Мой ответ ему не понравился.
— Мы могли бы попытаться!
— Нет.
— Вы хотите сказать, что даже не попытаетесь? Не понимаю, как вы можете? Разве вы не видели, что они сделали с…
— Я видел. У меня больше опыта, чем у тебя. Боб, поэтому позволь мне кое-что тебе сказать. Единственная разумная вещь, которую можно сделать, когда поблизости крутятся такие люди, — это стать тише воды и ниже травы.
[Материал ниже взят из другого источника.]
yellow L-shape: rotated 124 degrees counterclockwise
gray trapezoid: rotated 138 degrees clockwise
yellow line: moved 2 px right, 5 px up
И надеяться, что тебя не заметят. А если все же заметят, то следует вести себя еще тише, не раздражать их, потому что у них власть и сила. Ты с ними не можешь ничего сделать, а они с тобой могут сделать очень многое, и тебе лучше поскорее понять это.
Мы дошли до черной лестницы и начали подниматься. У Боба был обиженный и разочарованный вид.
— Я думал, вы другой, — сказал он.
— Сожалею.
Мы поднялись по ступенькам, и он жестом показал, что надо свернуть направо, в сторону, противоположную от моей комнаты. Эту часть дома я знал хуже всего. Мы молчали, понимая, что нам больше нечего друг другу сказать. Потом Боб остановился и показал на дверь справа:
— Это комната Файка.
Я тихонько постучал и позвал Файка по имени — ничего. Я снова постучал — по-прежнему ничего. Тогда я повернул ручку, толкнул дверь и вошел.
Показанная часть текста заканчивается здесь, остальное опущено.